▶ [Supplied material]:
::::::

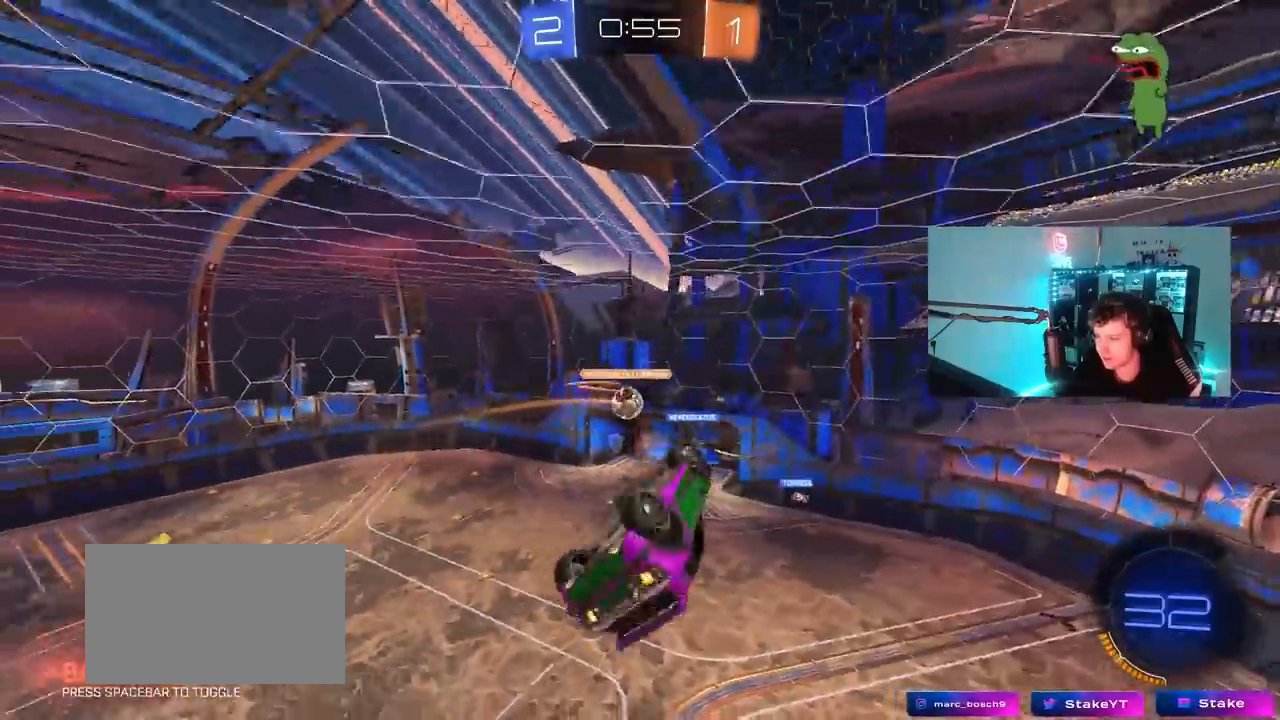
{"keys": ["a", "shift"], "mouse": [], "mouse_move": "still", "events": []}
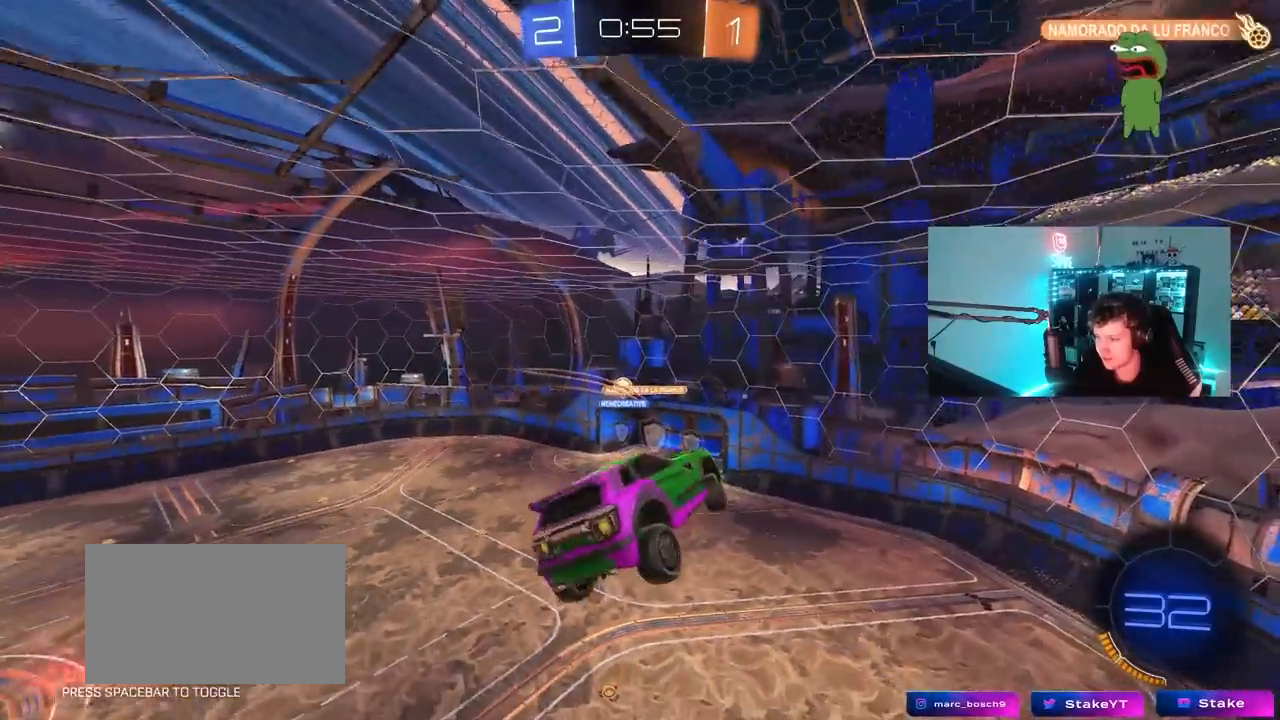
{"keys": ["d", "s", "shift"], "mouse": [], "mouse_move": "still", "events": [[150, "shift", "up"], [200, "w", "down"], [300, "a", "up"], [333, "w", "up"], [383, "d", "down"], [483, "s", "down"], [483, "shift", "down"]]}
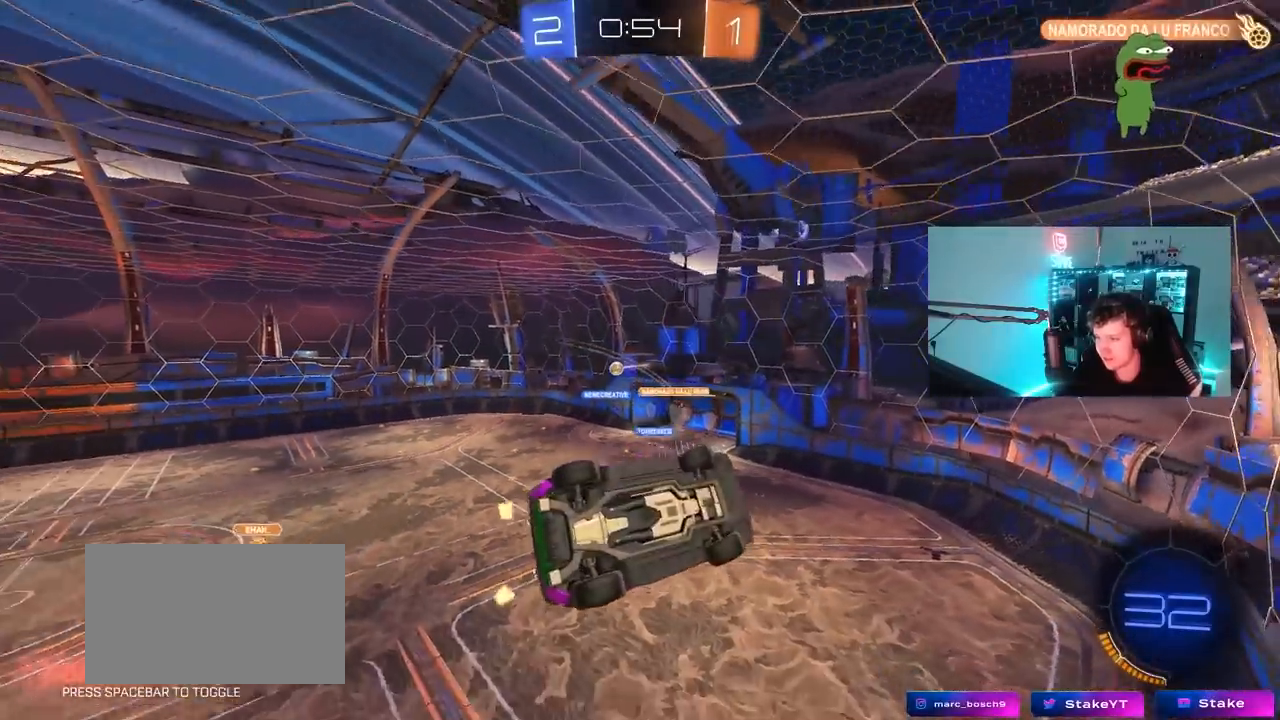
{"keys": ["a", "w"], "mouse": [], "mouse_move": "still", "events": [[117, "s", "up"], [167, "a", "down"], [167, "d", "up"], [167, "shift", "up"], [350, "w", "down"]]}
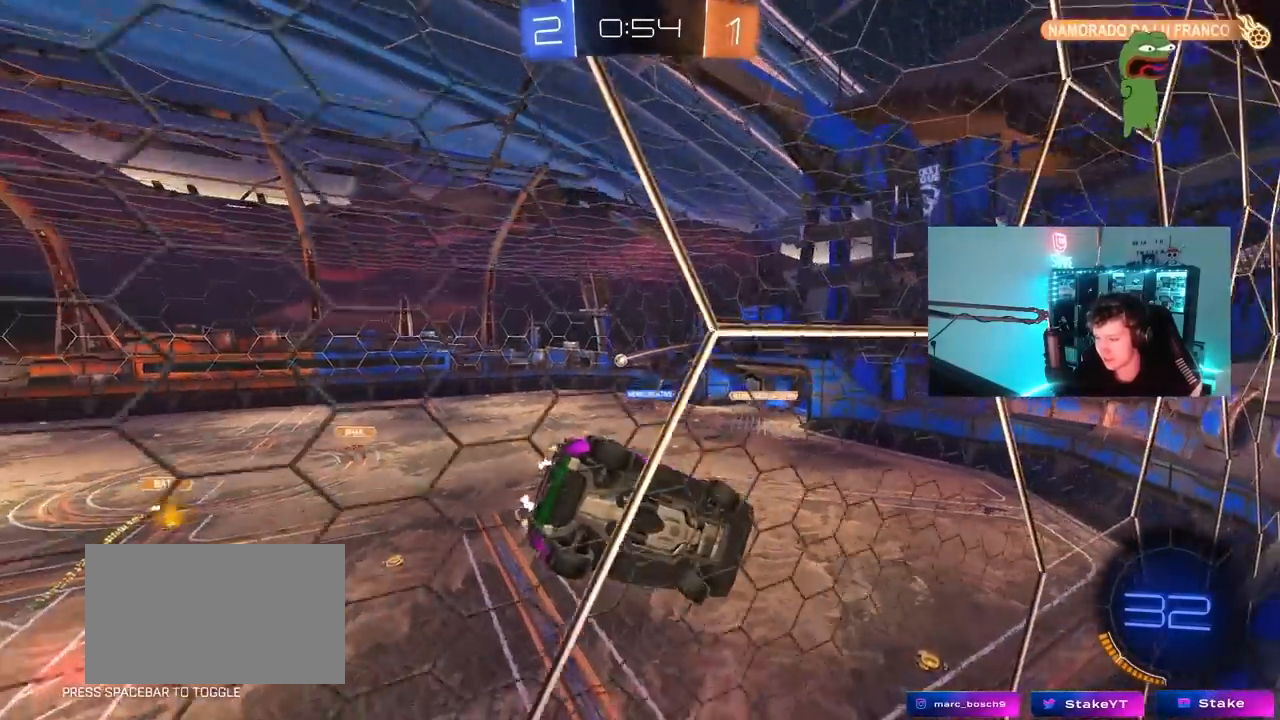
{"keys": ["d", "s"], "mouse": ["left", "right"], "mouse_move": "down-left", "events": [[100, "a", "up"], [183, "d", "down"], [283, "mouse_left", "down"], [283, "mouse_right", "down"], [333, "d", "up"], [333, "w", "up"], [417, "s", "down"], [467, "d", "down"]]}
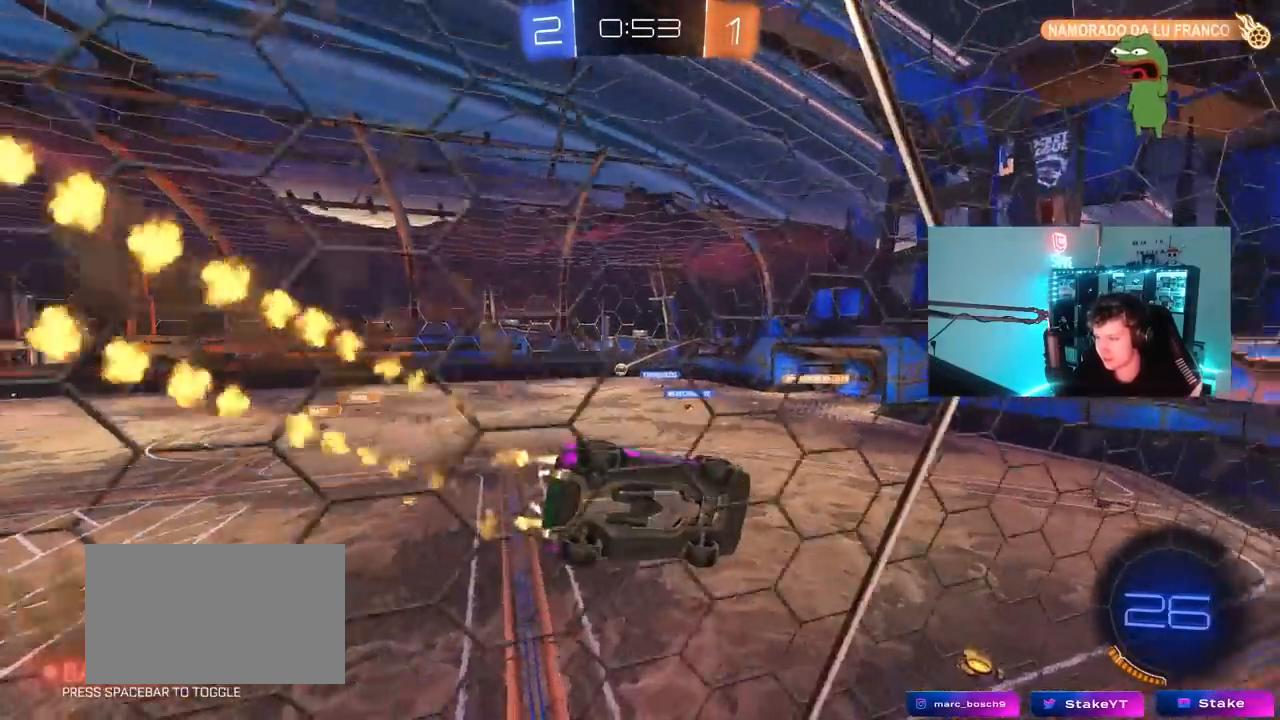
{"keys": ["w"], "mouse": [], "mouse_move": "still", "events": [[17, "shift", "down"], [67, "mouse_right", "up"], [100, "mouse_left", "up"], [200, "s", "up"], [250, "d", "up"], [250, "shift", "up"], [433, "w", "down"]]}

::::::

▶ [About this exercise]:
Reading through the records above, report each line in which the string "down" is found.

▶ [Output for this exercise]:
{"keys": ["d", "s", "shift"], "mouse": [], "mouse_move": "still", "events": [[150, "shift", "up"], [200, "w", "down"], [300, "a", "up"], [333, "w", "up"], [383, "d", "down"], [483, "s", "down"], [483, "shift", "down"]]}
{"keys": ["a", "w"], "mouse": [], "mouse_move": "still", "events": [[117, "s", "up"], [167, "a", "down"], [167, "d", "up"], [167, "shift", "up"], [350, "w", "down"]]}
{"keys": ["d", "s"], "mouse": ["left", "right"], "mouse_move": "down-left", "events": [[100, "a", "up"], [183, "d", "down"], [283, "mouse_left", "down"], [283, "mouse_right", "down"], [333, "d", "up"], [333, "w", "up"], [417, "s", "down"], [467, "d", "down"]]}
{"keys": ["w"], "mouse": [], "mouse_move": "still", "events": [[17, "shift", "down"], [67, "mouse_right", "up"], [100, "mouse_left", "up"], [200, "s", "up"], [250, "d", "up"], [250, "shift", "up"], [433, "w", "down"]]}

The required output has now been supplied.